Agustin Delgado was one. He left the valley as a teenager to ply his trade first in Guayaquil and Quito, and later in Mexico, before Southampton came calling at the end of last year. But he hasn't forgotten where he came from and the 300 boys who now train every afternoon on the dusty pitches of El Juncal owe it all to him.
The Agustin Delgado Football School was established last year, financed entirely by the Southampton striker. Facilities are basic, to put it mildly, and at the end of training the boys plunge into the nearby river to wash before lining up for dinner. The extra nutrition provided by the school is a real bonus for these children, fed in shifts on large platefuls of rice and beans in the cramped and dimly lit front room of the Delgado family home on El Juncal's main street. Diana, Agustin's sister, who is in charge of the day-to-day running of the school, makes sure that everyone gets their fair share.
But change is in the air.

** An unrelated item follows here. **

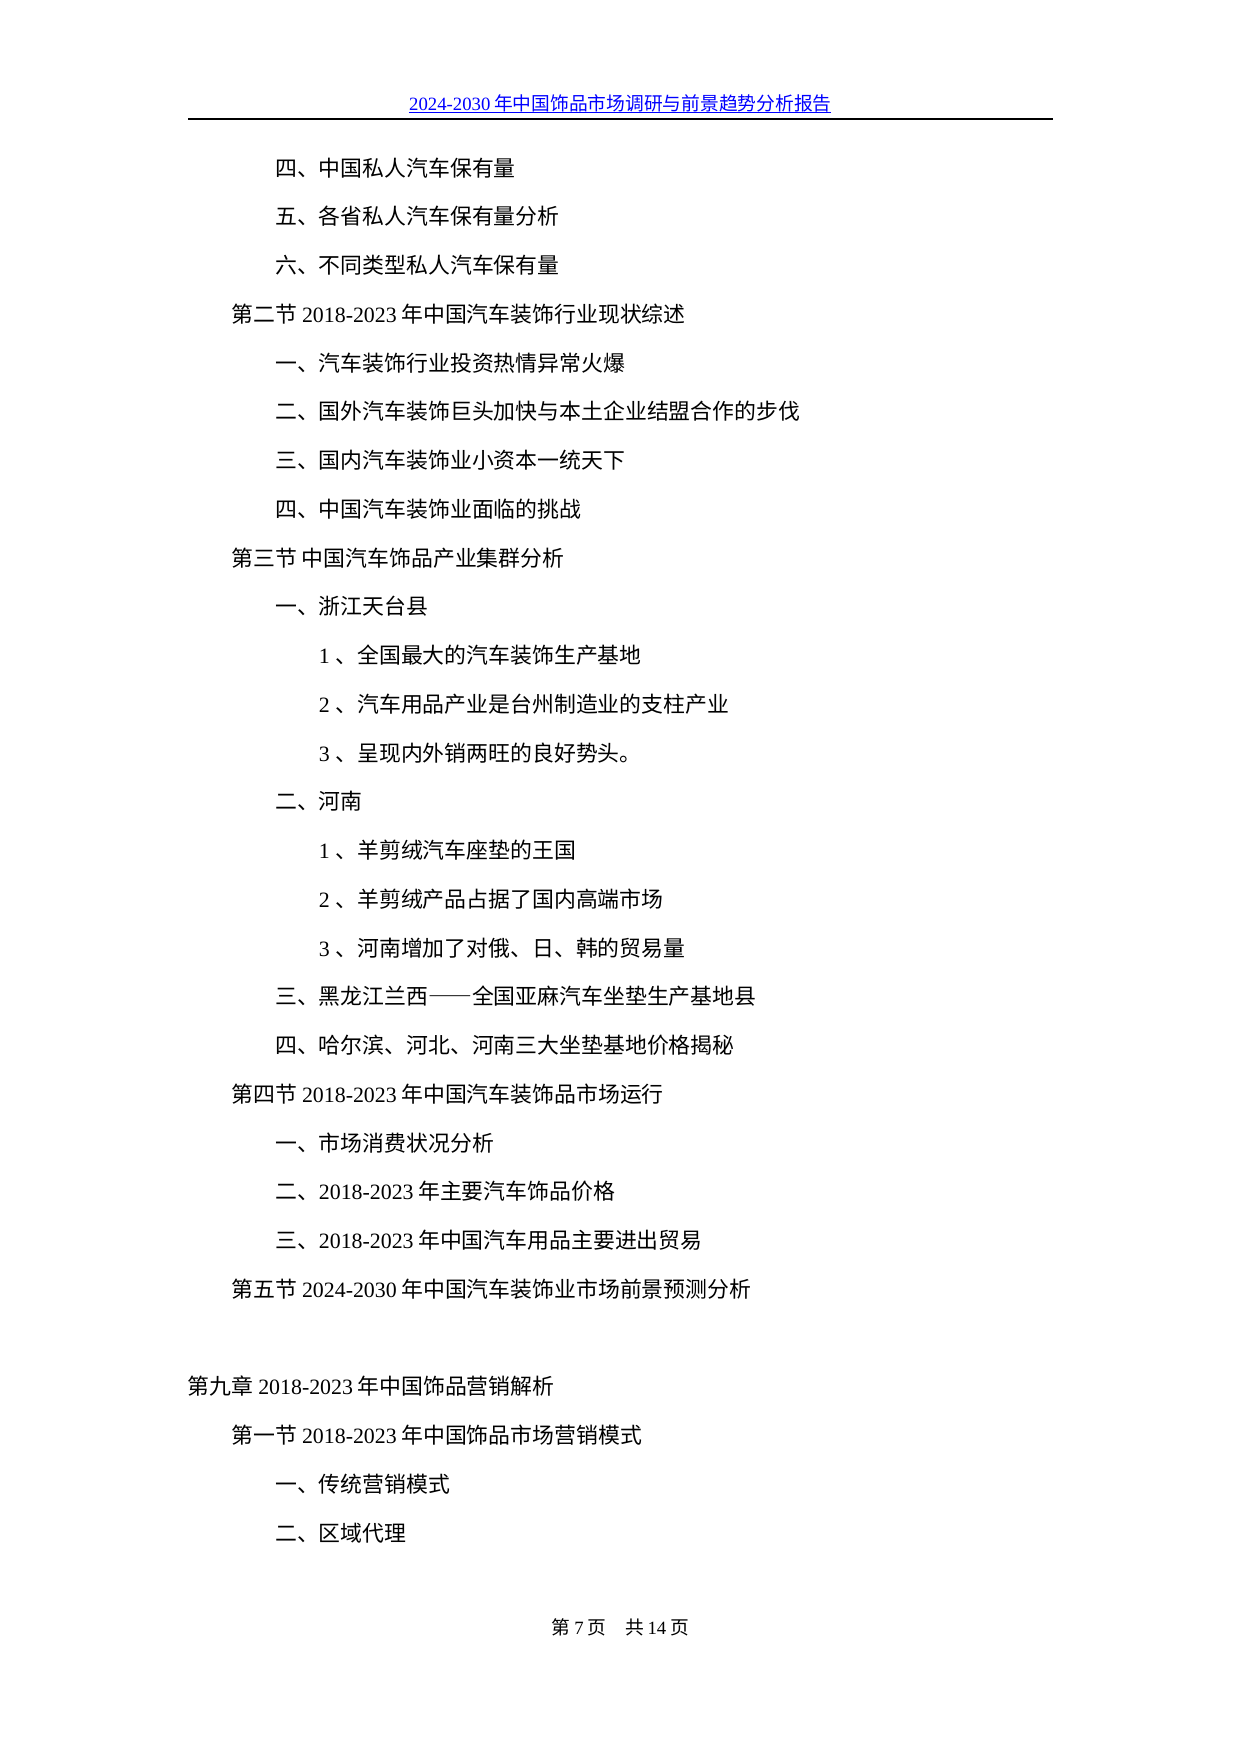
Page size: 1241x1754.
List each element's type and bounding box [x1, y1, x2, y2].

text [187, 150, 1053, 1548]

In the office next door, architects' plans pinned to the wall show the way forward – a new football centre, complete with showers and dining room to be erected on a patch of open scrubland. The money for this is coming from the government, $200,000 (£139,000) which Agustin Delgado procured after a meeting with the president last year; a very tangible result for El Juncal of Ecuador's World Cup qualification.
It's an investment that is long overdue. The village is otherwise a motley collection of houses built of breeze blocks on unpaved, rubbish-strewn streets, where stray dogs wander and women do their washing at large open sinks. There's a high rate of unemployment, with agriculture the main source of work. Diana remembers, as a child, standing at the side of the main road hawking vegetables to passing motorists to help her family make ends meet.

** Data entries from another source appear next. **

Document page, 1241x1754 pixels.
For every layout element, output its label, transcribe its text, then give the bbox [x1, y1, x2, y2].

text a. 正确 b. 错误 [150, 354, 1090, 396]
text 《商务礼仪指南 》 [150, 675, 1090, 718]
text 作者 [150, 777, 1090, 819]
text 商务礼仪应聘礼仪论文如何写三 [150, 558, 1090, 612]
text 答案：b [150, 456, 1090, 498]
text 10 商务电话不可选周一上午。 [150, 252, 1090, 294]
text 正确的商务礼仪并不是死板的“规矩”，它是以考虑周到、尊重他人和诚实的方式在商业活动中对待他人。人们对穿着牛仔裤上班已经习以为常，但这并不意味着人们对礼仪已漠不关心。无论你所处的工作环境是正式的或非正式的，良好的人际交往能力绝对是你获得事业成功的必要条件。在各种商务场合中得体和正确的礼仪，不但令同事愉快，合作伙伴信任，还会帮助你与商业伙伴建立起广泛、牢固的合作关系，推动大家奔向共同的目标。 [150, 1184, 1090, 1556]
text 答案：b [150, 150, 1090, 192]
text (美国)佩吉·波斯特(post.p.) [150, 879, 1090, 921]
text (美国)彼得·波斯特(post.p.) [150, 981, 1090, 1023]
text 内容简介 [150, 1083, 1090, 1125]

This is why they insist that all the children at the football school learn to read and write. A condition of membership for the younger ones is that they go to school in the morning. All the children, unsurprisingly, want to follow in the footsteps of their hero and benefactor, Agustin, and there's a good chance that some of them will make it, given the large number of black professional footballers in Ecuador. But most of them won't and the school wants them to have something else to fall back on. "A lot of people here suffer from a real lack of self-esteem," says Diana. "If someone asks them where they come from, many of them are embarrassed to say that they come from El Chota, because of all the poverty here.
"We're planning to change that, to give them self-esteem, to make them proud that they come from here."
The boys seem genuinely grateful to Agustin Delgado for the opportunity they've been given. All mention his name and thank him when asked about the school. All of them want to be like him.
As for Ecuador's chances in Japan, there are mixed views. One said confidently that a draw with Italy and wins over Croatia and Mexico would see them into the second round. Another said it didn't really matter what happened – the important thing was that Ecuador would be there.